The fossil was discovered on Monday (July 2018) evening in the Arago Cave, a vast prehistoric grotto at Tautavel on the French side of the Pyrenees mountains bordering Spain.
The site’s laboratory confirmed the tooth belonged to a human sub-species, likely homo heidelbergensis, which shares features with both modern humans and our homo erectus ancestors.
“The tooth likely belonged to a child aged five or six, who still had their milk teeth but had used them a fair amount,” said Tony Chevalier, a paleoanthropologist at the University of Perpignan and the research centre in Tautavel.
The tooth is estimated to date back 560,000 years—give or take 5,000 years—which would make it 100,000 years older than the famous Tautavel Man whose skull was found at the same site in 1971.

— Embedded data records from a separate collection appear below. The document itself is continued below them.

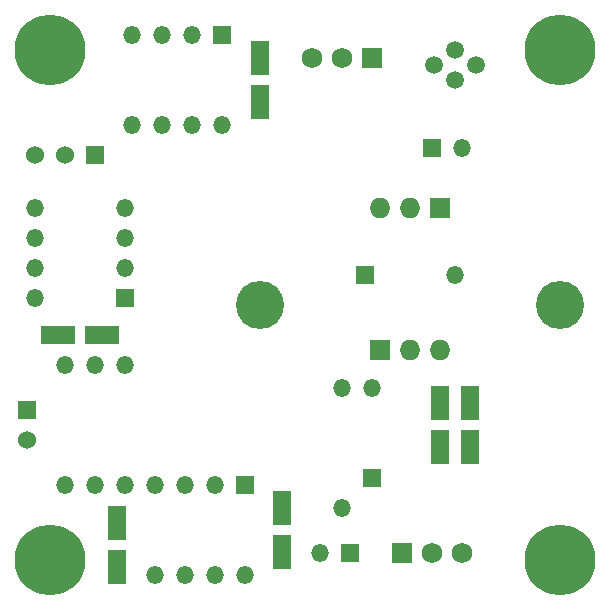
<source format=gbs>
G04 (created by PCBNEW (2013-07-07 BZR 4022)-stable) date 4/8/2015 6:02:03 PM*
%MOIN*%
G04 Gerber Fmt 3.4, Leading zero omitted, Abs format*
%FSLAX34Y34*%
G01*
G70*
G90*
G04 APERTURE LIST*
%ADD10C,0.00590551*%
%ADD11R,0.069X0.069*%
%ADD12O,0.069X0.069*%
%ADD13R,0.059X0.059*%
%ADD14O,0.059X0.059*%
%ADD15R,0.06X0.06*%
%ADD16C,0.06*%
%ADD17C,0.059*%
%ADD18C,0.16*%
%ADD19C,0.23622*%
%ADD20C,0.069*%
%ADD21R,0.059X0.114*%
%ADD22R,0.114X0.059*%
G04 APERTURE END LIST*
G54D10*
G54D11*
X62250Y-55000D03*
G54D12*
X61250Y-55000D03*
X60250Y-55000D03*
G54D13*
X62000Y-53000D03*
G54D14*
X63000Y-53000D03*
G54D11*
X60250Y-59750D03*
G54D12*
X61250Y-59750D03*
X62250Y-59750D03*
G54D14*
X50750Y-64250D03*
X50750Y-60250D03*
X51750Y-60250D03*
X51750Y-64250D03*
G54D15*
X50750Y-53250D03*
G54D16*
X49750Y-53250D03*
X48750Y-53250D03*
G54D17*
X62750Y-49757D03*
X63438Y-50250D03*
X62061Y-50250D03*
X62750Y-50742D03*
G54D13*
X55750Y-64250D03*
G54D14*
X54750Y-64250D03*
X53750Y-64250D03*
X52750Y-64250D03*
X52750Y-67250D03*
X53750Y-67250D03*
X55750Y-67250D03*
X54750Y-67250D03*
G54D13*
X51750Y-58000D03*
G54D14*
X51750Y-57000D03*
X51750Y-56000D03*
X51750Y-55000D03*
X48750Y-55000D03*
X48750Y-56000D03*
X48750Y-58000D03*
X48750Y-57000D03*
G54D13*
X55000Y-49250D03*
G54D14*
X54000Y-49250D03*
X53000Y-49250D03*
X52000Y-49250D03*
X52000Y-52250D03*
X53000Y-52250D03*
X55000Y-52250D03*
X54000Y-52250D03*
G54D18*
X66250Y-58250D03*
X56250Y-58250D03*
G54D19*
X49250Y-49750D03*
X49250Y-66750D03*
X66250Y-49750D03*
X66250Y-66750D03*
G54D13*
X59250Y-66500D03*
G54D14*
X58250Y-66500D03*
X59000Y-65000D03*
X59000Y-61000D03*
G54D13*
X60000Y-64000D03*
G54D14*
X60000Y-61000D03*
G54D13*
X59750Y-57250D03*
G54D14*
X62750Y-57250D03*
X49750Y-60250D03*
X49750Y-64250D03*
G54D15*
X48500Y-61750D03*
G54D16*
X48500Y-62750D03*
G54D11*
X61000Y-66500D03*
G54D20*
X63000Y-66500D03*
X62000Y-66500D03*
G54D11*
X60000Y-50000D03*
G54D20*
X58000Y-50000D03*
X59000Y-50000D03*
G54D21*
X56250Y-51475D03*
X56250Y-50025D03*
X62250Y-61525D03*
X62250Y-62975D03*
G54D22*
X50975Y-59250D03*
X49525Y-59250D03*
G54D21*
X51500Y-66975D03*
X51500Y-65525D03*
X57000Y-66475D03*
X57000Y-65025D03*
X63250Y-61525D03*
X63250Y-62975D03*
M02*

</source>
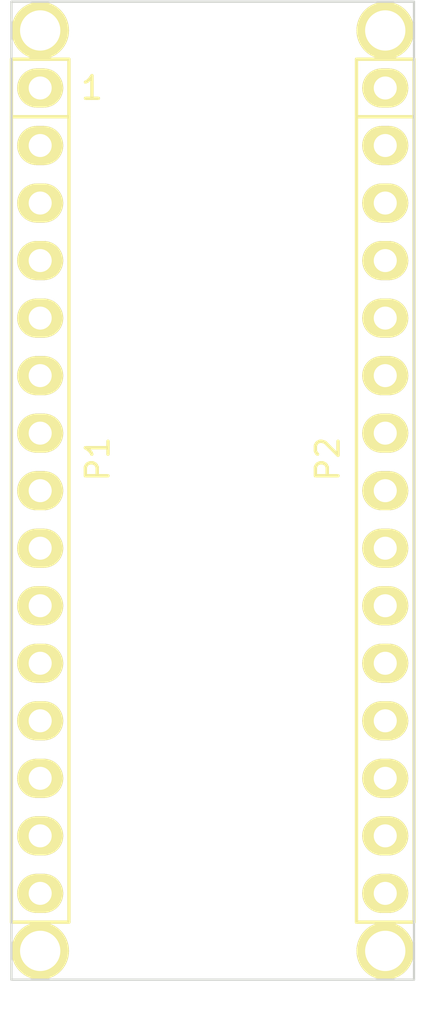
<source format=kicad_pcb>
(kicad_pcb (version 20210126) (generator pcbnew)

  (general
    (thickness 1.6)
  )

  (paper "A4")
  (title_block
    (date "jeu. 02 avril 2015")
  )

  (layers
    (0 "F.Cu" signal)
    (31 "B.Cu" signal)
    (32 "B.Adhes" user "B.Adhesive")
    (33 "F.Adhes" user "F.Adhesive")
    (34 "B.Paste" user)
    (35 "F.Paste" user)
    (36 "B.SilkS" user "B.Silkscreen")
    (37 "F.SilkS" user "F.Silkscreen")
    (38 "B.Mask" user)
    (39 "F.Mask" user)
    (40 "Dwgs.User" user "User.Drawings")
    (41 "Cmts.User" user "User.Comments")
    (42 "Eco1.User" user "User.Eco1")
    (43 "Eco2.User" user "User.Eco2")
    (44 "Edge.Cuts" user)
    (45 "Margin" user)
    (46 "B.CrtYd" user "B.Courtyard")
    (47 "F.CrtYd" user "F.Courtyard")
    (48 "B.Fab" user)
    (49 "F.Fab" user)
  )

  (setup
    (stackup
      (layer "F.SilkS" (type "Top Silk Screen"))
      (layer "F.Paste" (type "Top Solder Paste"))
      (layer "F.Mask" (type "Top Solder Mask") (color "Green") (thickness 0.01))
      (layer "F.Cu" (type "copper") (thickness 0.035))
      (layer "dielectric 1" (type "core") (thickness 1.51) (material "FR4") (epsilon_r 4.5) (loss_tangent 0.02))
      (layer "B.Cu" (type "copper") (thickness 0.035))
      (layer "B.Mask" (type "Bottom Solder Mask") (color "Green") (thickness 0.01))
      (layer "B.Paste" (type "Bottom Solder Paste"))
      (layer "B.SilkS" (type "Bottom Silk Screen"))
      (copper_finish "None")
      (dielectric_constraints no)
    )
    (aux_axis_origin 138.176 110.617)
    (pcbplotparams
      (layerselection 0x0000030_80000001)
      (disableapertmacros false)
      (usegerberextensions false)
      (usegerberattributes true)
      (usegerberadvancedattributes true)
      (creategerberjobfile true)
      (svguseinch false)
      (svgprecision 6)
      (excludeedgelayer true)
      (plotframeref false)
      (viasonmask false)
      (mode 1)
      (useauxorigin false)
      (hpglpennumber 1)
      (hpglpenspeed 20)
      (hpglpendiameter 15.000000)
      (dxfpolygonmode true)
      (dxfimperialunits true)
      (dxfusepcbnewfont true)
      (psnegative false)
      (psa4output false)
      (plotreference true)
      (plotvalue true)
      (plotinvisibletext false)
      (sketchpadsonfab false)
      (subtractmaskfromsilk false)
      (outputformat 1)
      (mirror false)
      (drillshape 1)
      (scaleselection 1)
      (outputdirectory "")
    )
  )


  (net 0 "")
  (net 1 "/1(Tx)")
  (net 2 "/0(Rx)")
  (net 3 "/Reset")
  (net 4 "GND")
  (net 5 "/2")
  (net 6 "/3(**)")
  (net 7 "/4")
  (net 8 "/5(**)")
  (net 9 "/6(**)")
  (net 10 "/7")
  (net 11 "/8")
  (net 12 "/9(**)")
  (net 13 "/10(**/SS)")
  (net 14 "/Vin")
  (net 15 "+5V")
  (net 16 "/A7")
  (net 17 "/A6")
  (net 18 "/A5")
  (net 19 "/A4")
  (net 20 "/A3")
  (net 21 "/A2")
  (net 22 "/A1")
  (net 23 "/A0")
  (net 24 "/AREF")
  (net 25 "/13(SCK)")
  (net 26 "Net-(P3-Pad1)")
  (net 27 "Net-(P4-Pad1)")
  (net 28 "Net-(P5-Pad1)")
  (net 29 "Net-(P6-Pad1)")
  (net 30 "+3V3")
  (net 31 "/11(**/MOSI)")
  (net 32 "/12(MISO)")

  (footprint "Socket_Arduino_Nano:Socket_Strip_Arduino_1x15" (layer "F.Cu") (at 139.446 71.247 -90))

  (footprint "Socket_Arduino_Nano:Socket_Strip_Arduino_1x15" (layer "F.Cu") (at 154.686 71.247 -90))

  (footprint "Socket_Arduino_Nano:1pin_Nano" (layer "F.Cu") (at 139.446 68.707))

  (footprint "Socket_Arduino_Nano:1pin_Nano" (layer "F.Cu") (at 139.446 109.347))

  (footprint "Socket_Arduino_Nano:1pin_Nano" (layer "F.Cu") (at 154.686 109.347))

  (footprint "Socket_Arduino_Nano:1pin_Nano" (layer "F.Cu") (at 154.686 68.707))

  (gr_line (start 143.51 102.997) (end 150.622 102.997) (angle 90) (layer "Dwgs.User") (width 0.15) (tstamp 37b189d1-c837-4a9d-9451-d07c7331e626))
  (gr_line (start 145.542 87.757) (end 145.542 85.217) (angle 90) (layer "Dwgs.User") (width 0.15) (tstamp 53bb3a74-23c8-4e07-8c83-81911c515722))
  (gr_line (start 143.51 112.522) (end 150.622 112.522) (angle 90) (layer "Dwgs.User") (width 0.15) (tstamp 595fe515-2f12-448c-9054-ef523594e732))
  (gr_line (start 143.51 110.617) (end 143.51 112.522) (angle 90) (layer "Dwgs.User") (width 0.15) (tstamp 5e5663c0-fd14-4d7a-8548-11926eb87676))
  (gr_line (start 150.622 102.997) (end 150.622 110.617) (angle 90) (layer "Dwgs.User") (width 0.15) (tstamp 624da6ef-4e91-4a53-94d2-c5e2e15fdb52))
  (gr_line (start 150.876 72.517) (end 150.876 67.437) (angle 90) (layer "Dwgs.User") (width 0.15) (tstamp 7498a2bc-ce6d-4643-a292-90ce0510c99a))
  (gr_line (start 149.479 87.757) (end 145.542 87.757) (angle 90) (layer "Dwgs.User") (width 0.15) (tstamp 8cb76404-89c9-4d4d-a313-e73e3386307f))
  (gr_line (start 143.256 67.437) (end 143.256 72.517) (angle 90) (layer "Dwgs.User") (width 0.15) (tstamp 8da9e8e1-9f5f-4469-8582-e7fd642e4e17))
  (gr_line (start 143.256 72.517) (end 150.876 72.517) (angle 90) (layer "Dwgs.User") (width 0.15) (tstamp a1d6a0bd-43c5-463d-b5c6-b8bbf9856d0d))
  (gr_line (start 150.622 112.522) (end 150.622 110.617) (angle 90) (layer "Dwgs.User") (width 0.15) (tstamp acac84d1-f5ab-4084-9377-a9bfb0fc0c57))
  (gr_line (start 143.51 110.617) (end 143.51 102.997) (angle 90) (layer "Dwgs.User") (width 0.15) (tstamp c49f3a41-a19a-42a2-82e1-ba8b85c5a271))
  (gr_line (start 149.479 85.217) (end 149.479 87.757) (angle 90) (layer "Dwgs.User") (width 0.15) (tstamp c4a88285-afd9-4bae-9bac-d2fdbcf124e1))
  (gr_line (start 145.542 85.217) (end 149.479 85.217) (angle 90) (layer "Dwgs.User") (width 0.15) (tstamp d5229940-d8e5-4cec-90ce-dfe27e981fc4))
  (gr_circle (center 147.574 86.487) (end 146.812 86.487) (layer "Dwgs.User") (width 0.15) (fill none) (tstamp dd00d5fb-38af-4483-8c49-b778ca65a96a))
  (gr_line (start 150.876 67.437) (end 143.256 67.437) (angle 90) (layer "Dwgs.User") (width 0.15) (tstamp e823a711-2d4a-4fce-a745-0c0b6fd23360))
  (gr_line (start 138.176 110.617) (end 155.956 110.617) (angle 90) (layer "Edge.Cuts") (width 0.1) (tstamp 1c5bca28-db89-4807-9501-7b529b542a9d))
  (gr_line (start 155.956 67.437) (end 138.176 67.437) (angle 90) (layer "Edge.Cuts") (width 0.1) (tstamp 1c6c2b90-005e-4589-b254-fcc65ebe4aad))
  (gr_line (start 155.956 110.617) (end 155.956 67.437) (angle 90) (layer "Edge.Cuts") (width 0.1) (tstamp ce2f8367-788a-4b64-a90d-b2693e930ff3))
  (gr_line (start 138.176 67.437) (end 138.176 110.617) (angle 90) (layer "Edge.Cuts") (width 0.1) (tstamp e580beab-517d-4561-ab98-762b0108dfe5))
  (gr_text "1" (at 141.732 71.247) (layer "F.SilkS") (tstamp 9d568055-43ca-4df2-a80a-62e21c6b61ee)
    (effects (font (size 1 1) (thickness 0.15)))
  )

)

</source>
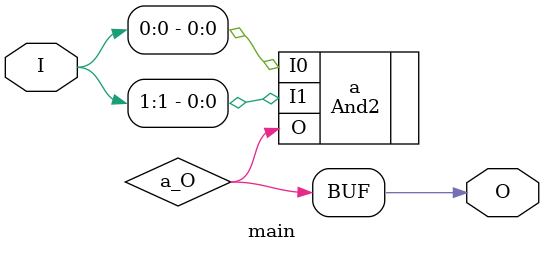
<source format=v>
module main (input [1:0] I, output  O);
wire  a_O;
And2 a (.I0(I[0]), .I1(I[1]), .O(a_O));
assign O = a_O;
endmodule


</source>
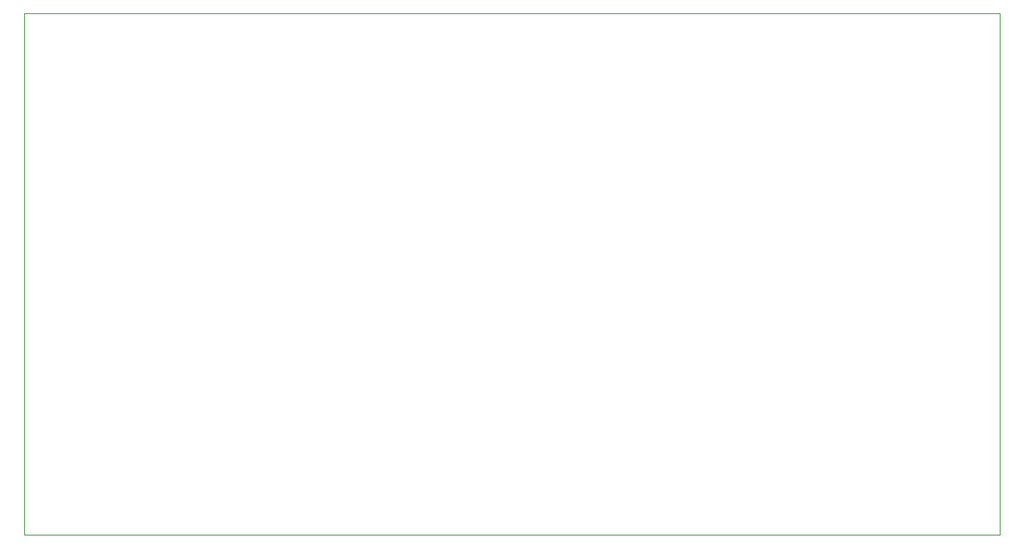
<source format=gbr>
%TF.GenerationSoftware,KiCad,Pcbnew,9.0.2-9.0.2-0~ubuntu24.04.1*%
%TF.CreationDate,2025-10-22T08:36:29+03:00*%
%TF.ProjectId,atlas-test-task,61746c61-732d-4746-9573-742d7461736b,rev?*%
%TF.SameCoordinates,Original*%
%TF.FileFunction,Profile,NP*%
%FSLAX46Y46*%
G04 Gerber Fmt 4.6, Leading zero omitted, Abs format (unit mm)*
G04 Created by KiCad (PCBNEW 9.0.2-9.0.2-0~ubuntu24.04.1) date 2025-10-22 08:36:29*
%MOMM*%
%LPD*%
G01*
G04 APERTURE LIST*
%TA.AperFunction,Profile*%
%ADD10C,0.050000*%
%TD*%
G04 APERTURE END LIST*
D10*
X61000000Y-66000000D02*
X166500000Y-66000000D01*
X166500000Y-122500000D01*
X61000000Y-122500000D01*
X61000000Y-66000000D01*
M02*

</source>
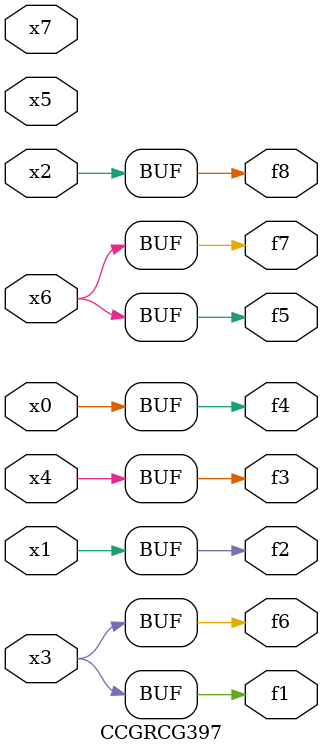
<source format=v>
module CCGRCG397(
	input x0, x1, x2, x3, x4, x5, x6, x7,
	output f1, f2, f3, f4, f5, f6, f7, f8
);
	assign f1 = x3;
	assign f2 = x1;
	assign f3 = x4;
	assign f4 = x0;
	assign f5 = x6;
	assign f6 = x3;
	assign f7 = x6;
	assign f8 = x2;
endmodule

</source>
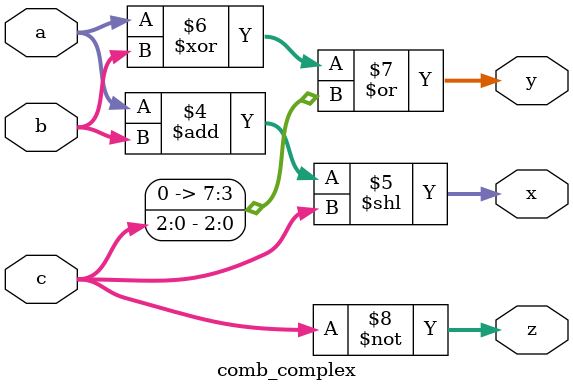
<source format=sv>
module comb_complex (
    input bit [7:0] a,
    input bit [7:0] b,
    input bit [2:0] c,
    output bit [7:0] x,
    output bit [7:0] y,
    output bit [2:0] z
);
    always @* begin
    bit [7:0] temp_sum;
    temp_sum = a + b;
    x = temp_sum << c;
    y = (a ^ b) | {{(8-3){1'b0}}, c};
    z = ~c;
      end
endmodule


</source>
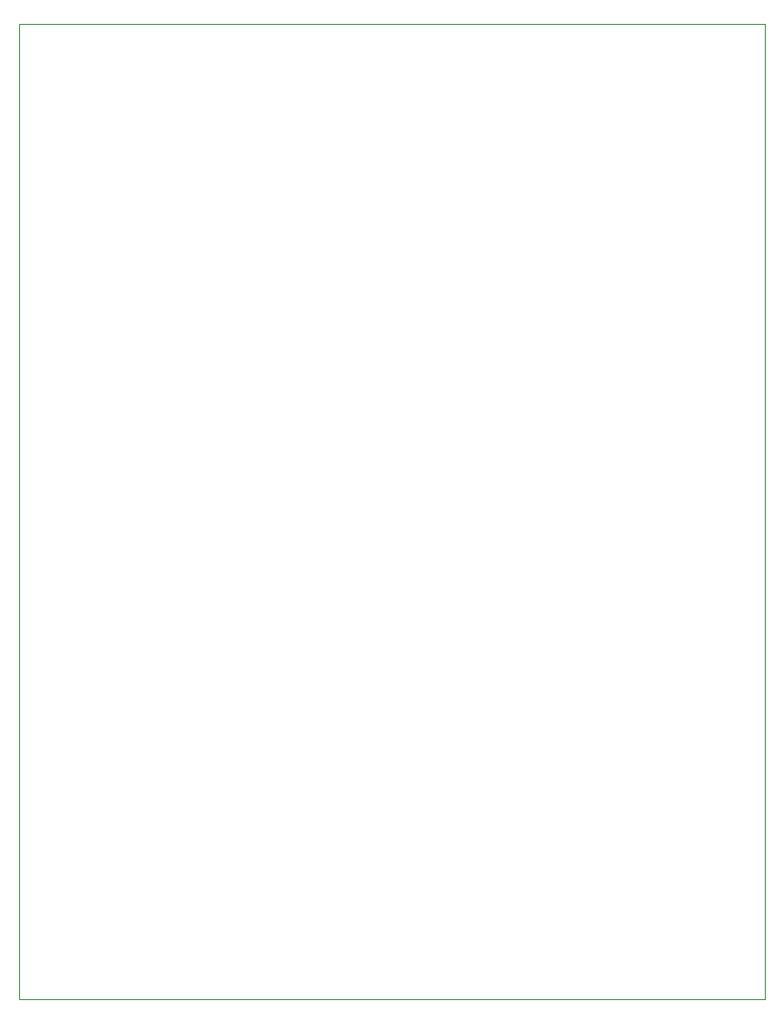
<source format=gbr>
%TF.GenerationSoftware,KiCad,Pcbnew,(5.1.9)-1*%
%TF.CreationDate,2021-03-22T20:32:08-05:00*%
%TF.ProjectId,Buffer board,42756666-6572-4206-926f-6172642e6b69,rev?*%
%TF.SameCoordinates,Original*%
%TF.FileFunction,Profile,NP*%
%FSLAX46Y46*%
G04 Gerber Fmt 4.6, Leading zero omitted, Abs format (unit mm)*
G04 Created by KiCad (PCBNEW (5.1.9)-1) date 2021-03-22 20:32:08*
%MOMM*%
%LPD*%
G01*
G04 APERTURE LIST*
%TA.AperFunction,Profile*%
%ADD10C,0.050000*%
%TD*%
G04 APERTURE END LIST*
D10*
X139700000Y-157480000D02*
X137160000Y-157480000D01*
X139700000Y-71120000D02*
X139700000Y-157480000D01*
X73660000Y-71120000D02*
X139700000Y-71120000D01*
X73660000Y-157480000D02*
X73660000Y-71120000D01*
X137160000Y-157480000D02*
X73660000Y-157480000D01*
M02*

</source>
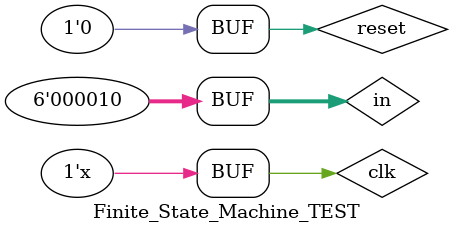
<source format=v>
`timescale 1ns / 1ps


module Finite_State_Machine_TEST;

	// Inputs
	reg [5:0] in;
	reg clk;
	reg reset;

	// Outputs
	wire [3:0] out;

	// Instantiate the Unit Under Test (UUT)
	Finite_State_Machine uut (
		.out(out), 
		.in(in), 
		.clk(clk), 
		.reset(reset)
	);

	initial begin
		// Initialize Inputs
		in = 0;
		clk = 0;
		reset = 0;

		// Wait 100 ns for global reset to finish
		#100;
        
		// Add stimulus here
	//Here lies the tests for the 5 different Opcodes that exist in the finite state machine
	#10;
	in = 6'b 100011;		//LW
	#100;
	in = 6'b 101011;		//SW
	#200;
	in = 6'b 000000;		//R-type
	#300;
	in = 6'b 000100;		//BEQ
	#400;
	in = 6'b 000010;		//J
	#500;
	end
	always begin
		#5 {clk} = {clk} +1;
	end
      
endmodule


</source>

Researchers said the find was “exceptional” as human remains dating back to this period are extremely rare, although a few teeth from the era have been found previously at the Arago Cave.
Chevalier said the milk tooth—the first found at the site—would “teach us lots of things about man’s behaviour” at the time.
Researchers have long grappled with the question of how people lived in the cave at Tautavel, where some 150 ancient human fossils have been found.
They have yet to determine whether it was a temporary shelter where our ancestors stopped off for a hunting break, or whether families made it a more permanent home—a mystery the milk tooth could help solve.